Symbionts determined to be correlated through observation could be interacting in three ways.

First, directly within a host though predation or mechanical facilitation (Bandilla et al. 2006).

Second, indirectly within a host by competing for limited host resources (Ishii et al. 2002, Hardin

1960), or by altering host immune responses (Su et al. 2005). Third, indirectly through site level

co-existence by altering host behavior (Daly and Johnson 2010). Some of the most thoroughly

explored symbiont-interaction studies focus on parasite antagonism in where the presence of one

parasite reduces the success of another. In the same system described above, Sandland et al.

(2007) demonstrated that co-infection of S. mansoni-positive snails with Echinostoma caproni (a

complex-lifecycle trematode) reduced pathology and prevalence within the snail host as

compared to snails solely infected with S. mansoni. However, two parasite-in-host interactions

may be an oversimplification of what occurs at the symbiont community level because it’s likely

that one or more such interactions are co-occurring within any given symbiont community

(Pedersen and Fenton 2007). Looking at symbiont interactions from this more broad perspective

have led to interesting insights on how symbionts can influence host disease. One major

hypothesis linking biodiversity to disease is the ‘dilution effect’ which proposes that an increase

in parasite richness (number of different parasites species) will increase cross-parasitic species

competition. This, in turn, reduces the success of the most virulent parasites. Johnson and

Hoverman (2012), using lab and field data, demonstrated an intra-host dilution effect by showing

that an increase in parasite richness was correlated with a decrease in overall infection success,

including infection by the most virulent parasites. For these reason it is crucial to include all

organisms inhabiting a studies’ host when studying symbiont communities.

Freshwater pond snails are an excellent system for studying symbiont interactions at both

individual and community levels. Aquatic gastropods serve as obligatory first hosts for a range

of trematode parasites and are considered a keystone species to freshwater ecosystems (Esch,

Curtis, and Barger 2001). The trematode lifecycle begins as the parasite egg enters water and a

miracidium hatches to find a mollusk host. Upon infection, trematode rediae or sporocysts

develop in the snail host’s gonad, causing pathology that can lead to castration and even death of

the host (Sousa 1983). The trematode then produces motile cercariae, which swim through the

water column looking for a second intermediate host that can be, depending on the trematode, a

variety of fishes, amphibians, or invertebrates. The final stage of the trematode lifecycle occurs

when the second intermediate hosts is consumed by a vertebrate definitive host, where the adult

parasite develops and reproduces. Because trematodes have long been a focus in parasitology,

extensive identification manuals are readily available (see Yamaguti 1971 or Schell 1985).

Additionally, lentic ecosystems are well delineated from one another, facilitating sampling of

multiple replicate ponds across a landscape.

The snails featured in this study have long been known to host a variety of other

symbiotic organisms, one example is C. l. limnaei. These annelid worms, which live under the

mantle, can then feed on various small organisms like rotifers, algae, and trematode cercariae.

With these feeding habits in mind, C. l. limnaei offers an interesting case study for symbiont

interactions because of its high probability of interacting directly with other symbionts.
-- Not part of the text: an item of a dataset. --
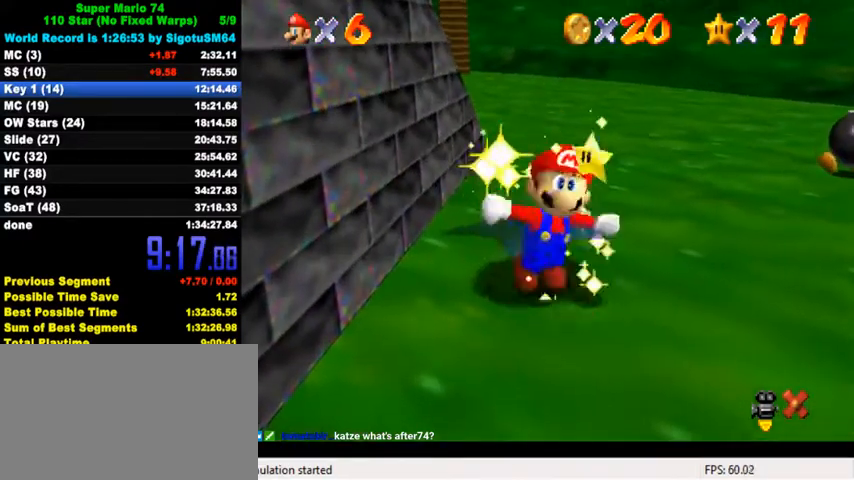
{"keys": [], "events": []}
Other

known snail symbionts include insect larvae (Chironomidae), the parasitic nematode Daubaylia

potomaca, and the leech Helobdella punctato-lineata (Hugh 1971, Prat et al. 2004) .One study

by Zimmermen et al. (2011b) examined the relationship between C. l. limnaei, trematode

infection, and D. potomaca. From their data, the authors postulated that C. l. limnaei indirectly

increases nematode presence by down-regulating the presence of trematode infections, which

were negatively associated with the nematode through apparent competition. While this study

highlights interesting patterns derived from snails in a single pond, other organisms or

interactions may be at play in the mechanisms underlying these relationships.
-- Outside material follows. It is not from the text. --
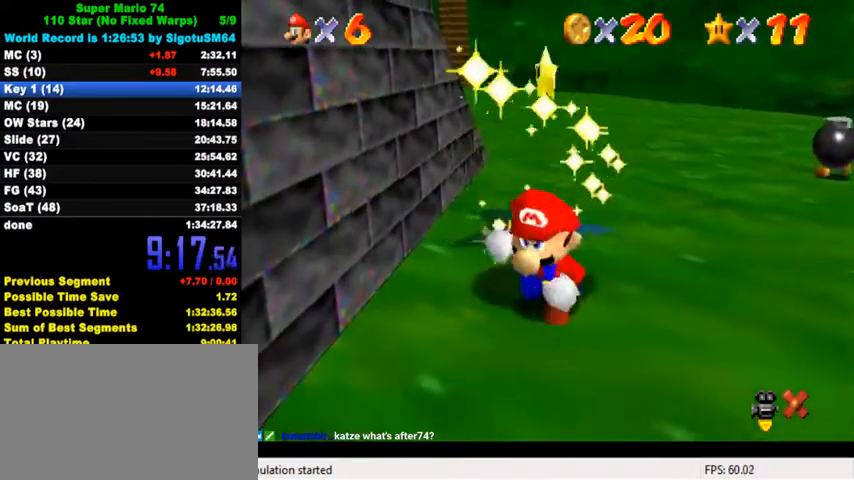
{"keys": [], "events": [[333, "d", "down"], [433, "d", "up"]]}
Given the need to better understand both symbiont community diversity and potential

interactions among symbionts, we analyzed data collected through comprehensive necropsies of

field-caught host specimens. This study asks two specific questions. First (Aim 1), how do

symbiont communities differ among freshwater snail species? We address this question by

testing whether symbiont community richness and total symbiont prevalence varied among snail

species which, based on past research, might differ by host body size, local host abundance or

life history characteristic (Blower and Roughgarden 1988). Second (Aim 2), what patterns of co-

occurrence are observable between trematode infections and populations of the symbiont annelid

C. l. limnaei in Helisoma trivolvis snail hosts? We choose to examine this specific example

because trematodes and C. l. limnaei were the most common symbionts observed in H. trivolvis,

which was the most common snail host at our field sites. Additionally, C. l. limnaei predation

upon trematode cercariae has been suggested as a potential device against human and animal

disease (Michelson 1964, Fried et al. 2008, and Ibrahim 2006, 2007). However, these studies

have been limited to single pond systems and rarely look at their relationship at a regional level

or assessed the patterns of co-occurrence among multiple species of trematodes.

Materials and Methods

Field Surveys

From May to August 2013, snails were collected from 101 freshwater systems across

three counties in California: Contra Costa, Alameda, and Santa Clara. The majority of these

freshwater systems are artificial ponds located on public lands. Each wetland was sampled two

times over the summer to account for seasonality of parasite infections, with the first round of

sampling occurring from 9 May to 3 July, 2013. During these dates, we completed ten haphazard

dip net collections around the perimeter of each wetland to assess pond biodiversity and collect

50 individuals from each snail species present. All organisms caught in the dip nets were

identified, quantified, and snails were stored in chilled water for necropsy at a later date. In

ponds with small snail populations collecting 50 individuals from each snail species was not

possible using only the standardized dip net sweeps so we allocated an additional three person-

hours per site to maximize the number of snails collected. To prevent disease and symbiont

transfer between ponds all equipment was soaked in 10% bleach after each pond visit.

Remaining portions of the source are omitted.